La de culpar a la revolución es una actitud equivocada ante los infortunios económicos actuales de Egipto. Sin embargo, su atractivo para algunos es comprensible, en vista de que la situación económica del país ha seguido empeorando a lo largo de los últimos meses. El crecimiento es anémico, el desempleo es elevado y la nueva inversión se ha reducido dramáticamente, todo lo cual complica unas condiciones financieras, sociales y políticas ya difíciles. El resultado es una amenaza cada vez mayor de varios círculos viciosos a un tiempo.

Las alteraciones de la oferta interna están alimentando ahora la inflación y agravando los problemas de un presupuesto nacional cargado de subvenciones. También han agravado la debilidad de las finanzas externas, lo que ha contribuido a una acusada disminución de las reservas internacionales, que sólo se ha contenido mediante préstamos excepcionales y depósitos procedentes del extranjero.

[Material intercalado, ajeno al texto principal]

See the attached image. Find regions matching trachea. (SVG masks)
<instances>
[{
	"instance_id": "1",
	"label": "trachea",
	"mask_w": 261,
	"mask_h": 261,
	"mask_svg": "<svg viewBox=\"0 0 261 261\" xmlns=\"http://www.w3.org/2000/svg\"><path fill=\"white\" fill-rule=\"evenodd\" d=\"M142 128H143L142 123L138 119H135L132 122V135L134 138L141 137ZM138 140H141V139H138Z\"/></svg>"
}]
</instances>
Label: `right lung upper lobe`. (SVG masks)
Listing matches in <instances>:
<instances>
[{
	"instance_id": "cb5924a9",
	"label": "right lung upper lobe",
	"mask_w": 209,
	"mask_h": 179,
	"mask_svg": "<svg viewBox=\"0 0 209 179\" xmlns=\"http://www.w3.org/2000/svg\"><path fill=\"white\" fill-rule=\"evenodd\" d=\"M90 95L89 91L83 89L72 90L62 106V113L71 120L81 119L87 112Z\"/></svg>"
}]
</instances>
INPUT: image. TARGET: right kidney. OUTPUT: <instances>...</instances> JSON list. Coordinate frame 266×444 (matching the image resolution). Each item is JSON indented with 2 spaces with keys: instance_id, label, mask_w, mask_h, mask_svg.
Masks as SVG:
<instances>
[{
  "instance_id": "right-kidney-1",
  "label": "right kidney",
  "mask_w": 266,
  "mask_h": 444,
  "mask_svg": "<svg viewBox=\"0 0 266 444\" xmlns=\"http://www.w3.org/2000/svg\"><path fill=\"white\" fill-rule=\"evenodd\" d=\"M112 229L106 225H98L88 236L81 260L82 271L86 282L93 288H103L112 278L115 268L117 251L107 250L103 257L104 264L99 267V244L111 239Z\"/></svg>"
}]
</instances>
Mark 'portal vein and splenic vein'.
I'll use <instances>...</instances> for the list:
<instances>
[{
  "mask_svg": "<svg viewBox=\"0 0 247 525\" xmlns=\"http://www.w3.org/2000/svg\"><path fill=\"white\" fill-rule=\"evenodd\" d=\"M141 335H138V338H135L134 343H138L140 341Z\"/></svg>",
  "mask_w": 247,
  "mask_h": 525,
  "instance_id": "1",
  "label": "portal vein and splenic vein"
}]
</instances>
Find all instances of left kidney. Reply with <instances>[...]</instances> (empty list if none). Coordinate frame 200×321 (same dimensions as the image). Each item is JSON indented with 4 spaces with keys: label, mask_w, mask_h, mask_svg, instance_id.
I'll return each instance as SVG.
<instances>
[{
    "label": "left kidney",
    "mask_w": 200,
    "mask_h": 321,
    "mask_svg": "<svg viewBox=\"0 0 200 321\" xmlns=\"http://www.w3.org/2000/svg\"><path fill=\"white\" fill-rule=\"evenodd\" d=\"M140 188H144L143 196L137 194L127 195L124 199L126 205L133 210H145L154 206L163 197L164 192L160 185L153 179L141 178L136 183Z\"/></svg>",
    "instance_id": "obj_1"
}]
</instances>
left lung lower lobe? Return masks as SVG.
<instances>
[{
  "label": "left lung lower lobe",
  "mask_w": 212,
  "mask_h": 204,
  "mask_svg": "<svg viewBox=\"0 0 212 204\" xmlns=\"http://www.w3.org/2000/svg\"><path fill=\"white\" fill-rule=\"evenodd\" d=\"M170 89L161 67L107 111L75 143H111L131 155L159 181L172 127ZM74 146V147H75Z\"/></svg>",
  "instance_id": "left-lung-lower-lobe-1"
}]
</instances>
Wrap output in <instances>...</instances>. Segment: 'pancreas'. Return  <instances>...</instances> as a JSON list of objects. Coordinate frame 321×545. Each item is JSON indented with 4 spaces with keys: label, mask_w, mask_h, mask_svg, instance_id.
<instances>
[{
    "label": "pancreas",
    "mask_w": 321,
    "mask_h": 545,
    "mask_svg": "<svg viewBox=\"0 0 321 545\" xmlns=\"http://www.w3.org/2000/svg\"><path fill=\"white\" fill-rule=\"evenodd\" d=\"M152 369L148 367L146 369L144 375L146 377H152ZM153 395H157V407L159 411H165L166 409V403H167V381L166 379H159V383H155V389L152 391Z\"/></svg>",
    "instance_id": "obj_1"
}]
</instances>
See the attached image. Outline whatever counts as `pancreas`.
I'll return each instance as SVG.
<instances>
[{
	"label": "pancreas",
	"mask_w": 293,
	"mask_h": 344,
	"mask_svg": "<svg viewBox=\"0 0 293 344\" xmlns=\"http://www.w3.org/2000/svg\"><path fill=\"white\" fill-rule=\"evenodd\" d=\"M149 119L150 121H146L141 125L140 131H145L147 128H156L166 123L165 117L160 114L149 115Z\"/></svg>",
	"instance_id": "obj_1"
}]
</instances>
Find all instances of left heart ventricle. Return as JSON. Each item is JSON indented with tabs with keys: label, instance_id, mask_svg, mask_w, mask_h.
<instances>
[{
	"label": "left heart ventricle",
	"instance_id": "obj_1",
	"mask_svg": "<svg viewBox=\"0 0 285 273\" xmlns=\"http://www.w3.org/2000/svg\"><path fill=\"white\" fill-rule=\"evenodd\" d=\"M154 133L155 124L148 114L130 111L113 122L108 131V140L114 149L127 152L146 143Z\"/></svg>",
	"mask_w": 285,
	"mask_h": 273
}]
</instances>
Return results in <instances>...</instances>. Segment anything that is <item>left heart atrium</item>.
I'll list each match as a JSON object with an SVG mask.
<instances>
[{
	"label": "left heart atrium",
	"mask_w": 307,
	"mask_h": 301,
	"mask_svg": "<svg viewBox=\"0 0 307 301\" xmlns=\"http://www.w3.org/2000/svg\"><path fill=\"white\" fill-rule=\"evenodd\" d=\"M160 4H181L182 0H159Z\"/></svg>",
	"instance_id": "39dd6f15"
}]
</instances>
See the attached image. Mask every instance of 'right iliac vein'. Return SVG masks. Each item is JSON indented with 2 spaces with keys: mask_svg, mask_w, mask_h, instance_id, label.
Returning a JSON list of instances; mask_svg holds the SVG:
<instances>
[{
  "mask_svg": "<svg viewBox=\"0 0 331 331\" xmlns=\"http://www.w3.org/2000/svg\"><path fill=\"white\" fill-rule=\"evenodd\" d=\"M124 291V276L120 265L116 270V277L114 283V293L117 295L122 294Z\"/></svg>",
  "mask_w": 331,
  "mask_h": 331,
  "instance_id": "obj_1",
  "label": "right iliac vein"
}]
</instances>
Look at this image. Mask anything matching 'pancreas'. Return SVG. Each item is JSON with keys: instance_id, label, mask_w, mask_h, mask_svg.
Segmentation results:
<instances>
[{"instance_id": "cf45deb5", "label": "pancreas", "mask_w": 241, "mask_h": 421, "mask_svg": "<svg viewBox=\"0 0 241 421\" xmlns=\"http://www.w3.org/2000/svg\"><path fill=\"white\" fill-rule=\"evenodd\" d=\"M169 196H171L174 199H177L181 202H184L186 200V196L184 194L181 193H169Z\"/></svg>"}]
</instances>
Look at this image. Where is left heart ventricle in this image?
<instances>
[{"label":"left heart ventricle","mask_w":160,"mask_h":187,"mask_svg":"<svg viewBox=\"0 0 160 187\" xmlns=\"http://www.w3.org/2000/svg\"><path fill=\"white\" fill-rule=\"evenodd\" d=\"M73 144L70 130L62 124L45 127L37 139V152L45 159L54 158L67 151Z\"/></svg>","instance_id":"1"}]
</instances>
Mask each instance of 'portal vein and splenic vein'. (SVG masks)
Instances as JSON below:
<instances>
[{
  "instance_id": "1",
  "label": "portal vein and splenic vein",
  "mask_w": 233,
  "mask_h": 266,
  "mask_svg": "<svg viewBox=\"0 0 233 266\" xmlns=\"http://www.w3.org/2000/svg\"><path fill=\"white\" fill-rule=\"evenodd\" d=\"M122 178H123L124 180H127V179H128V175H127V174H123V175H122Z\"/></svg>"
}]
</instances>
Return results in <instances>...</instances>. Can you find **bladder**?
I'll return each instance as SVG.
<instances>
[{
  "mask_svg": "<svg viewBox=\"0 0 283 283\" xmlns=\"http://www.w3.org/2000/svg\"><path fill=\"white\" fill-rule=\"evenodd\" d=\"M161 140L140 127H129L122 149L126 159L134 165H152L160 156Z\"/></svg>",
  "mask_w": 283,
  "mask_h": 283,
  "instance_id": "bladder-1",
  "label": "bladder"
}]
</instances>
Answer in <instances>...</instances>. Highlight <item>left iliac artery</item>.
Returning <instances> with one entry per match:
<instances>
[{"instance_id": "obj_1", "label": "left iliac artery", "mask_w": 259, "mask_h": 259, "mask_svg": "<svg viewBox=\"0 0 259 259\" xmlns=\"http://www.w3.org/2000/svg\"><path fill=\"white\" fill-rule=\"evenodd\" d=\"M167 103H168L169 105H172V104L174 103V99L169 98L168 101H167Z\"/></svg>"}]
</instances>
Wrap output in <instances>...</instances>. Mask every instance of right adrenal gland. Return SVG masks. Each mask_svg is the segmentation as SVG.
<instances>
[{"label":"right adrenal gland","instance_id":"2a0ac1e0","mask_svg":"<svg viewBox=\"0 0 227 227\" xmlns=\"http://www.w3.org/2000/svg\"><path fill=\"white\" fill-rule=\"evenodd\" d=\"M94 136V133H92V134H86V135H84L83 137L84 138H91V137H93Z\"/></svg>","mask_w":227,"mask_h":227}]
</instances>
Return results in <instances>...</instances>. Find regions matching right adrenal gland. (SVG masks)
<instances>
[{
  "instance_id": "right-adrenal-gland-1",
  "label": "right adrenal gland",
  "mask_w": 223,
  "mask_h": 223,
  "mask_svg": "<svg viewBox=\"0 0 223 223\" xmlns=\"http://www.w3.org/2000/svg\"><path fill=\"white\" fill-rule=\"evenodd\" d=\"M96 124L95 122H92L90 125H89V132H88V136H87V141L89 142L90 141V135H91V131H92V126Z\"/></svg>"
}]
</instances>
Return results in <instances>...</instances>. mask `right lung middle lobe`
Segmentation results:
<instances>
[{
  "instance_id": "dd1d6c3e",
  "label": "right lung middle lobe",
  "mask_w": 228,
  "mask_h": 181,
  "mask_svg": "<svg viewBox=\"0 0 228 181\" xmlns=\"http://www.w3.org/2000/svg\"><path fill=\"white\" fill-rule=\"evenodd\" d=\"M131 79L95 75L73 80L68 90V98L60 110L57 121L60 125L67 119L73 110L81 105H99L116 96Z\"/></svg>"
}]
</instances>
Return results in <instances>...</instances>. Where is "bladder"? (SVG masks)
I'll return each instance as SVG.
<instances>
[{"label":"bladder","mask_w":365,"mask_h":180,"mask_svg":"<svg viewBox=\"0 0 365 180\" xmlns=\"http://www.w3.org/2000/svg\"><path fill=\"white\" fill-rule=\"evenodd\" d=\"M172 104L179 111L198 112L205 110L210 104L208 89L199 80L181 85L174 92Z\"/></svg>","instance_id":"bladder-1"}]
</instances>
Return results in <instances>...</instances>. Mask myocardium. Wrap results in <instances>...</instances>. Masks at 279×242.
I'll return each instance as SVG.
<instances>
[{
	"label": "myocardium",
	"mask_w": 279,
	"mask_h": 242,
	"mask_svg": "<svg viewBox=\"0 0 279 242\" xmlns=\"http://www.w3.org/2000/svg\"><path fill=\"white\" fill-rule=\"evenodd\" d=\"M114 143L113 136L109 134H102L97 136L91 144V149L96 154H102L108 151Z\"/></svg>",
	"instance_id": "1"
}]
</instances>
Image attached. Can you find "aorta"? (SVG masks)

Un crecimiento insuficiente y una inflación mayor imponen una carga particularmente pesada a los más vulnerables de Egipto. Las redes públicas de seguridad no dan más de sí, pues demasiadas personas pobres están hundiéndose. Además, otras redes de apoyo –incluidas las oportunidades de obtención de ingresos en el sector del turismo, el sector no estructurado y el apoyo caritativo y familiar– están desplomándose bajo la presión de una pobreza en aumento.